**Your task**
Reproduce the text on Servlets and CGI below, from "The traditional way" up to and including "languages like Perl).".

**Given text**
::::
The traditional way of adding functionality to a Web Server is the Common Gateway Interface (CGI), a language-independent interface that allows a server to start an external process which gets information about a request through environment variables, the command line and its standard input stream and writes response data to its standard output stream. Each request is answered in a separate process by a separate instance of the CGI program, or CGI script (as it is often called because CGI programs are usually written in interpreted languages like Perl).

Servlets have several advantages over CGI:

  • A Servlet does not run in a separate process. This removes the overhead of creating a new process for each request.

  • A Servlet stays in memory between requests. A CGI program (and probably also an extensive runtime system or interpreter) needs to be loaded and started for each CGI request.

  • There is only a single instance which answers all requests concurrently. This saves memory and allows a Servlet to easily manage persistent data.

  • A Servlet can be run by a Servlet Engine in a restrictive Sandbox (just like an Applet runs in a Web Browser's Sandbox) which allows secure use of untrusted and potentially harmful

HTTP

Before we can start writing the first Servlet, we need to know some basics of HTTP ("HyperText Transfer Protocol"), the protocol which is used by a WWW client (e.g. a browser) to send a request to a Web Server.
::::
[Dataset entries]
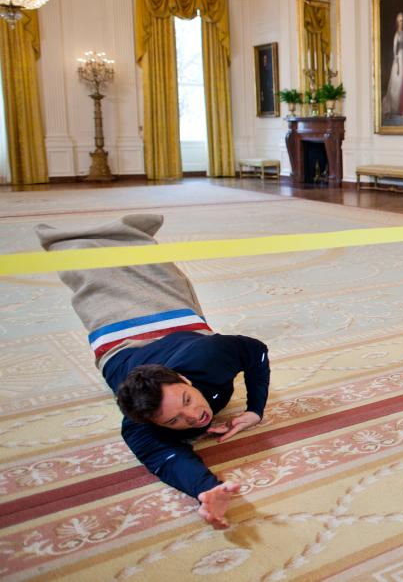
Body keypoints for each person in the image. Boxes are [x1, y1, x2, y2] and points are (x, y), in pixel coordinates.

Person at [35, 214, 270, 530]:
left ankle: (120, 234)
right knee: (102, 280)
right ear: (154, 422)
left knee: (147, 274)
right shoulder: (139, 425)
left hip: (166, 330)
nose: (194, 416)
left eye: (187, 399)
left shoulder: (212, 354)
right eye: (174, 421)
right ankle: (81, 238)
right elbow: (166, 459)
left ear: (184, 380)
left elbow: (257, 353)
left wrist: (256, 410)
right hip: (122, 347)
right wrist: (205, 489)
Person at [382, 12, 403, 118]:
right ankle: (396, 108)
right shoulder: (397, 34)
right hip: (398, 60)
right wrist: (397, 65)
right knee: (397, 84)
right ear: (397, 22)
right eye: (399, 21)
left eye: (402, 20)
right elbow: (395, 51)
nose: (401, 22)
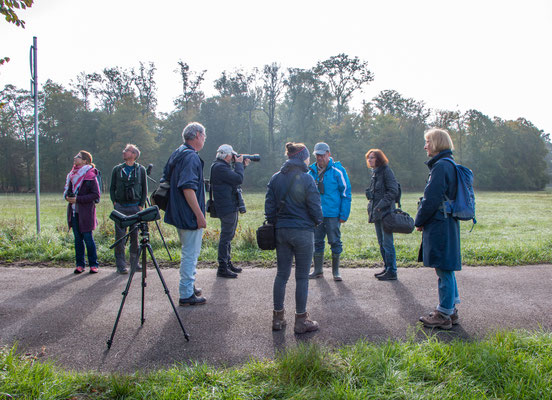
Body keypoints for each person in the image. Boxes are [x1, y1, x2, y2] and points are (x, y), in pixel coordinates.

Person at [265, 142, 323, 334]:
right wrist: (317, 221)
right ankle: (301, 321)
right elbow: (315, 207)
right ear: (301, 157)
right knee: (301, 277)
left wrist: (277, 223)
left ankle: (278, 318)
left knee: (281, 275)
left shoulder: (275, 178)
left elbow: (269, 208)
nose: (309, 159)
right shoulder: (307, 179)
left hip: (281, 231)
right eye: (307, 156)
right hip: (303, 232)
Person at [415, 128, 462, 329]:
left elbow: (431, 199)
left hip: (439, 223)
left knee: (443, 268)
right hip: (447, 221)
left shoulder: (440, 167)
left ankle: (443, 314)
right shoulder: (448, 164)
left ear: (435, 143)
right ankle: (451, 310)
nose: (425, 146)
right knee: (446, 268)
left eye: (427, 142)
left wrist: (419, 220)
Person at [163, 122, 207, 306]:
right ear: (197, 135)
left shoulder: (178, 152)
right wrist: (199, 215)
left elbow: (165, 177)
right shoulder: (191, 157)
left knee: (187, 251)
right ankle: (186, 294)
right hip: (188, 213)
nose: (204, 139)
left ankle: (189, 286)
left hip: (178, 210)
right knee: (190, 253)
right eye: (204, 135)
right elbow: (188, 187)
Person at [307, 142, 351, 281]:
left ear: (328, 154)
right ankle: (318, 270)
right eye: (317, 155)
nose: (319, 157)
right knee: (317, 242)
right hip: (316, 215)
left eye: (322, 155)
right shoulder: (311, 172)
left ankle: (336, 272)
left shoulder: (338, 171)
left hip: (333, 214)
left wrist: (344, 214)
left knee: (335, 241)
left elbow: (346, 193)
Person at [210, 144, 251, 278]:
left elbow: (233, 180)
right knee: (226, 237)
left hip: (228, 205)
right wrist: (239, 165)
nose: (234, 157)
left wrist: (242, 166)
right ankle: (222, 267)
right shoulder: (219, 167)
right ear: (227, 155)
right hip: (226, 206)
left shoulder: (220, 167)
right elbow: (238, 179)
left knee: (228, 236)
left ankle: (227, 263)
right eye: (232, 155)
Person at [109, 144, 148, 274]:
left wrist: (140, 205)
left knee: (135, 237)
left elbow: (144, 189)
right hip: (120, 207)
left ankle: (134, 263)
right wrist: (114, 202)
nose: (124, 152)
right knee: (120, 237)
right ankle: (121, 265)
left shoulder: (140, 170)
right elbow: (112, 187)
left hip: (135, 206)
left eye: (127, 151)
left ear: (134, 154)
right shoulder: (117, 169)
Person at [63, 150, 100, 274]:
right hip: (74, 212)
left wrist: (78, 199)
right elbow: (68, 190)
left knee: (88, 238)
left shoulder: (90, 175)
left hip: (86, 212)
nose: (75, 158)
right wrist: (67, 197)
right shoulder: (71, 175)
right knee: (77, 239)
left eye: (78, 157)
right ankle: (80, 264)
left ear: (85, 160)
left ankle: (94, 264)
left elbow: (95, 195)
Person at [365, 149, 400, 281]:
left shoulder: (386, 171)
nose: (370, 160)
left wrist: (380, 205)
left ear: (379, 159)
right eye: (369, 157)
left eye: (372, 157)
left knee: (387, 242)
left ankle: (392, 271)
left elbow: (393, 191)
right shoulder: (375, 174)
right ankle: (387, 267)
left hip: (386, 213)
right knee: (381, 242)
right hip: (377, 213)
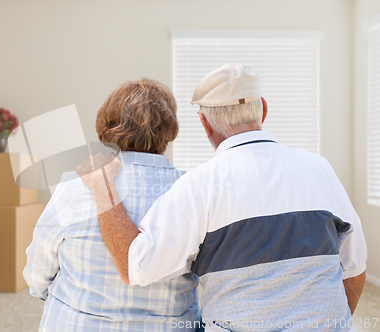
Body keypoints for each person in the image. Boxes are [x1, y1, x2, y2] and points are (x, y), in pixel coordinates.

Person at [77, 64, 368, 332]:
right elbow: (354, 270)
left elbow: (136, 267)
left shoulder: (197, 186)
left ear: (205, 124)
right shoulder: (319, 168)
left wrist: (104, 189)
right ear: (263, 110)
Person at [23, 78, 201, 331]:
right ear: (170, 129)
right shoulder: (193, 190)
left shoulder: (74, 186)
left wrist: (49, 295)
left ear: (108, 126)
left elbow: (39, 267)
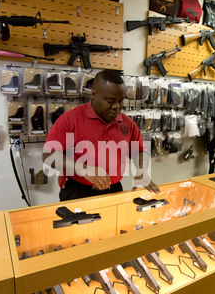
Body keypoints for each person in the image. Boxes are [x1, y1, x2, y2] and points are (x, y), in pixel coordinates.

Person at [43, 69, 160, 201]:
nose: (117, 106)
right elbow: (49, 155)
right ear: (94, 94)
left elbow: (139, 150)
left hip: (114, 190)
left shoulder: (128, 123)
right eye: (110, 101)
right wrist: (84, 169)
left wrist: (141, 170)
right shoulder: (70, 119)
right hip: (78, 191)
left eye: (120, 101)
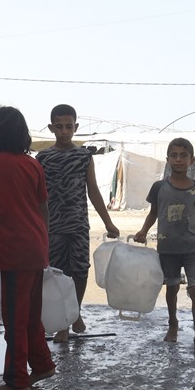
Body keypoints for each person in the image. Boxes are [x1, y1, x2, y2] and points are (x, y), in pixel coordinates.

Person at [0, 106, 56, 390]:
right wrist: (42, 243)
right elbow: (43, 207)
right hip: (35, 248)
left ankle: (17, 382)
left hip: (14, 252)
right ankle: (42, 364)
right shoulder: (33, 164)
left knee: (14, 318)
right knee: (30, 314)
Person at [36, 104, 119, 342]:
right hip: (52, 225)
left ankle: (76, 313)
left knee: (80, 270)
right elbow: (37, 196)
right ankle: (63, 323)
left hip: (79, 223)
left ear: (76, 127)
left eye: (69, 127)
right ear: (51, 128)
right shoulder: (43, 158)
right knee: (59, 274)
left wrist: (108, 222)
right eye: (59, 127)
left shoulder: (84, 156)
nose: (64, 131)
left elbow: (93, 190)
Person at [134, 137, 195, 355]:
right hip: (168, 248)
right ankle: (173, 323)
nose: (178, 160)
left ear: (191, 161)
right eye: (174, 155)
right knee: (172, 287)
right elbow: (153, 213)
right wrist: (143, 231)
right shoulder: (160, 187)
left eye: (183, 156)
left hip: (193, 248)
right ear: (168, 159)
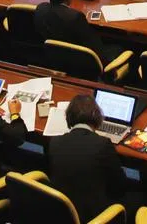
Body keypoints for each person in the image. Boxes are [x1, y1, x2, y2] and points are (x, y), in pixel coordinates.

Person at [47, 94, 127, 223]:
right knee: (139, 200)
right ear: (97, 117)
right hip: (92, 215)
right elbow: (119, 186)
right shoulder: (103, 144)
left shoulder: (54, 141)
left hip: (61, 212)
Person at [34, 0, 123, 64]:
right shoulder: (75, 17)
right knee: (120, 47)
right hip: (83, 63)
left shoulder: (40, 9)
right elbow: (95, 49)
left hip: (55, 59)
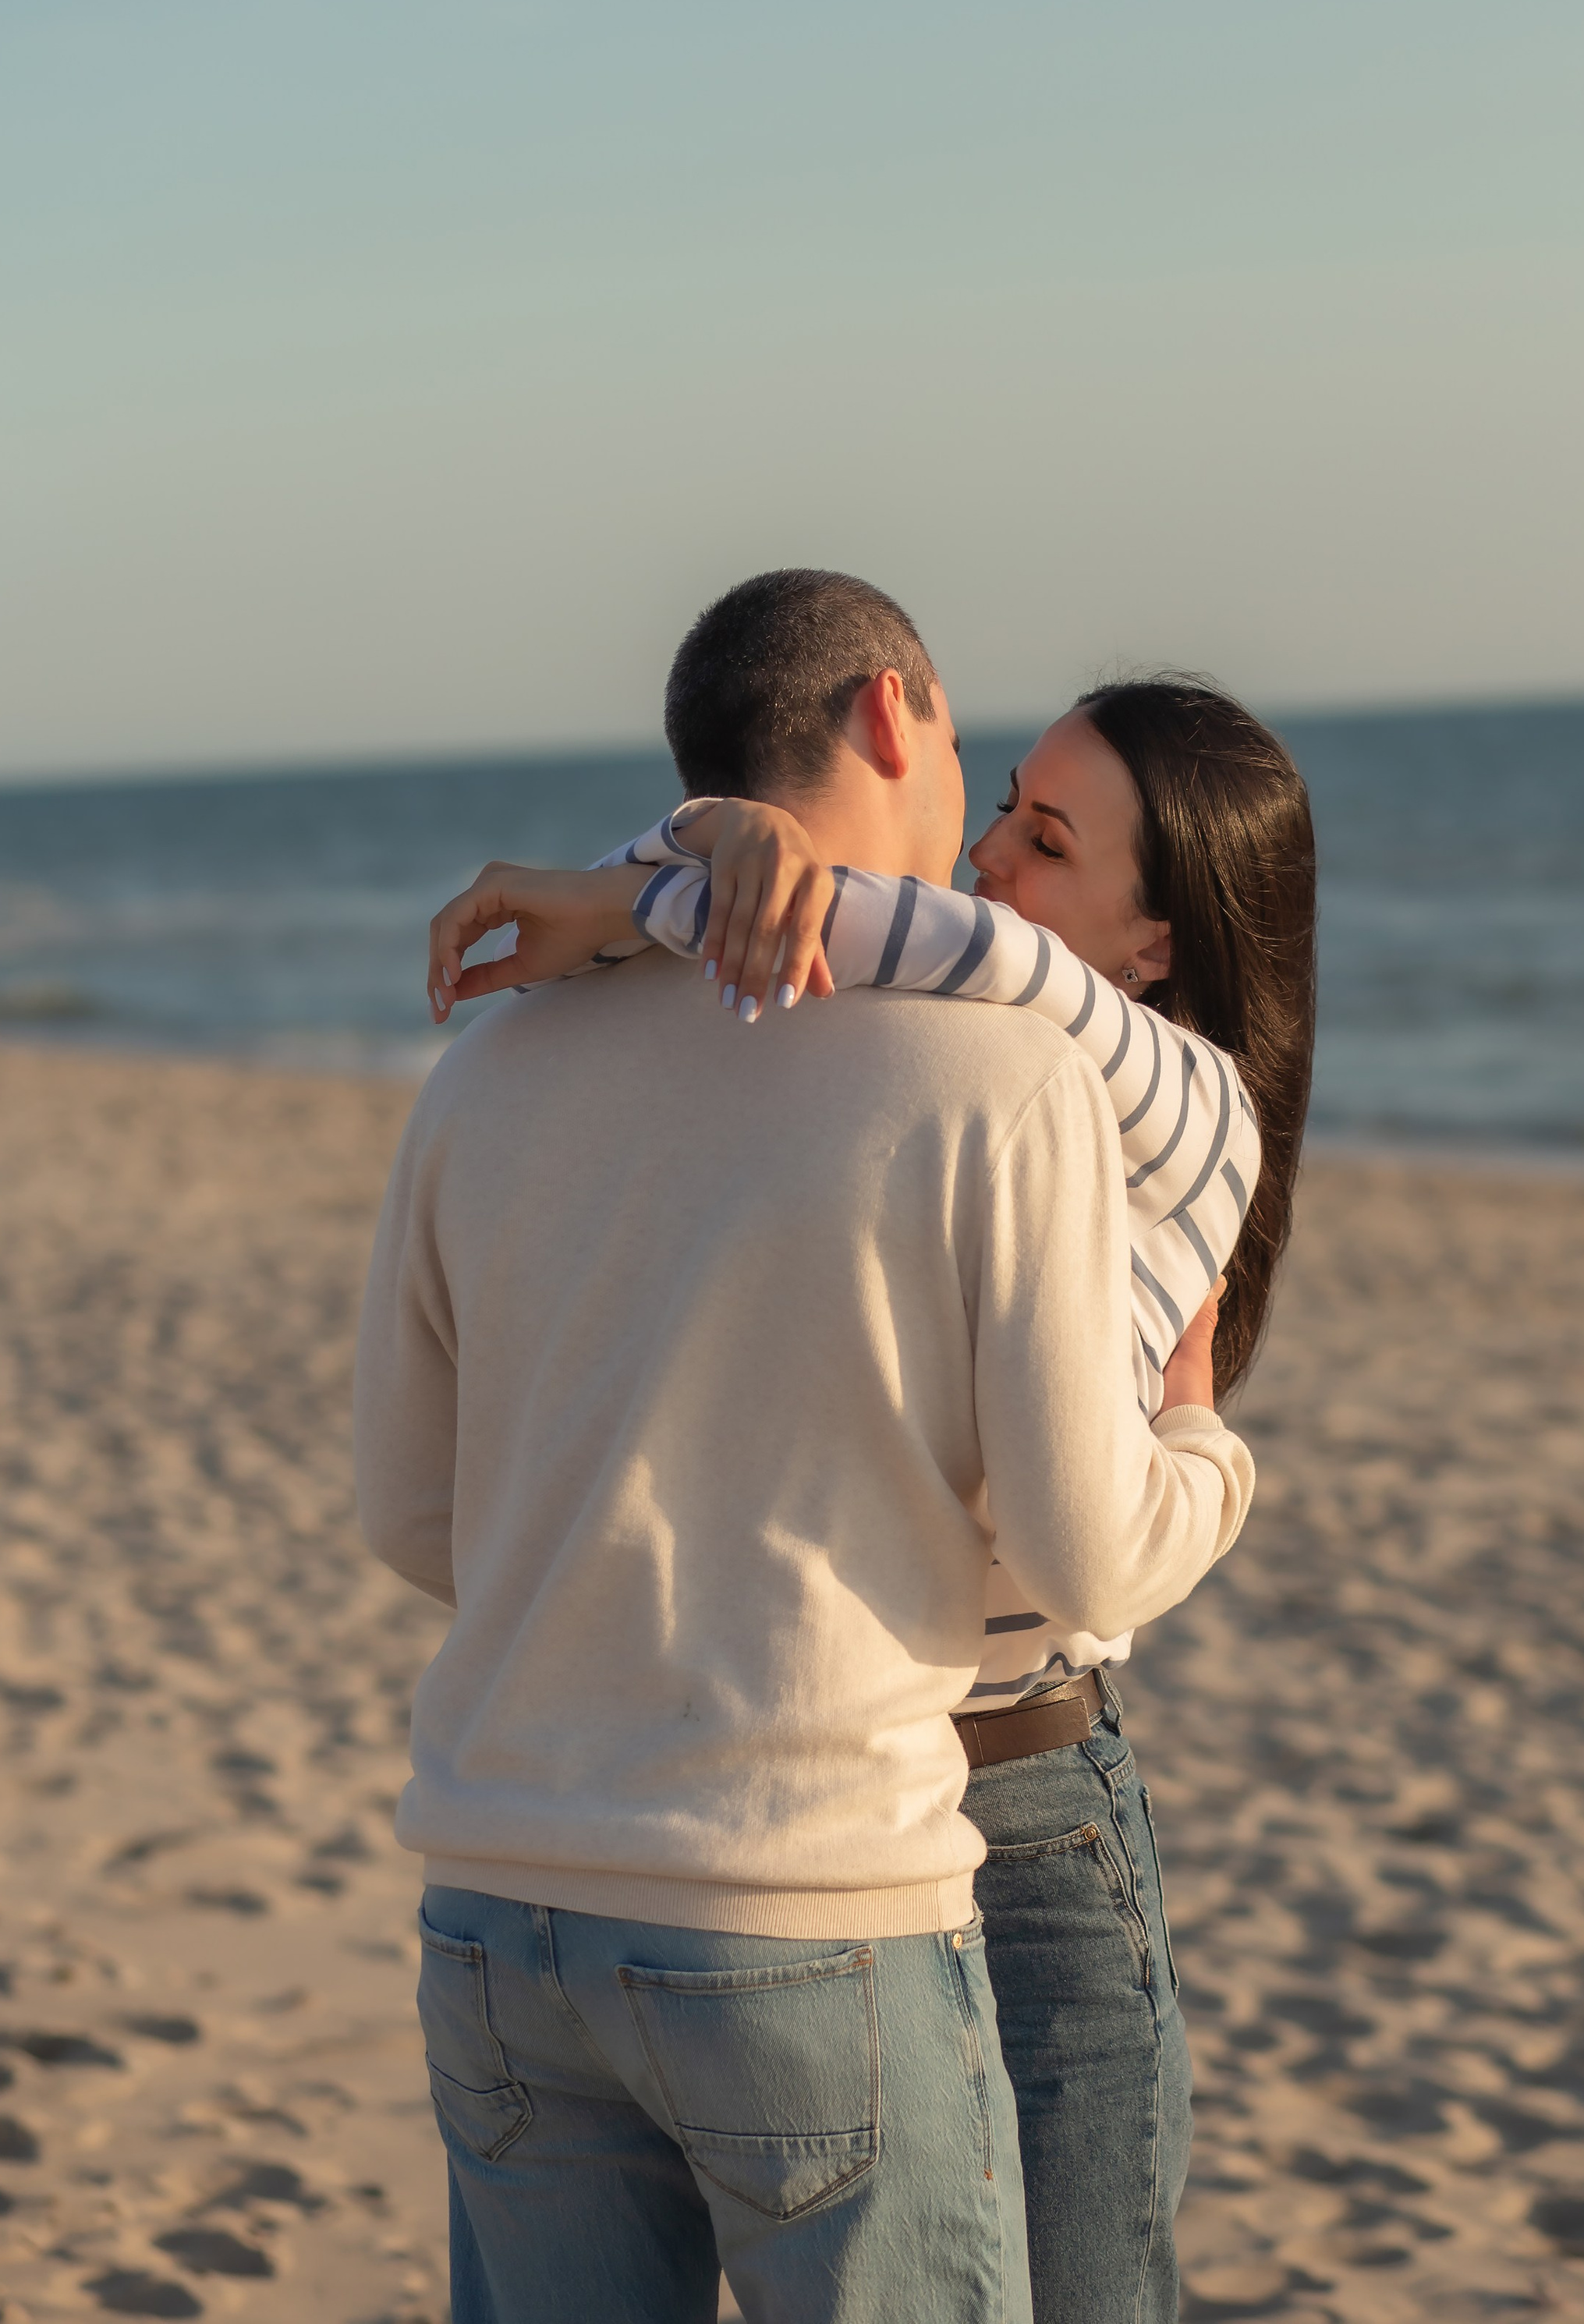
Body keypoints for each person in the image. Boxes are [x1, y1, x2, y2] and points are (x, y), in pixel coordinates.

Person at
::::
**Written answer**
The traditional way of adding functionality to a Web Server is the Common Gateway Interface (CGI), a language-independent interface that allows a server to start an external process which gets information about a request through environment variables, the command line and its standard input stream and writes response data to its standard output stream. Each request is answered in a separate process by a separate instance of the CGI program, or CGI script (as it is often called because CGI programs are usually written in interpreted languages like Perl).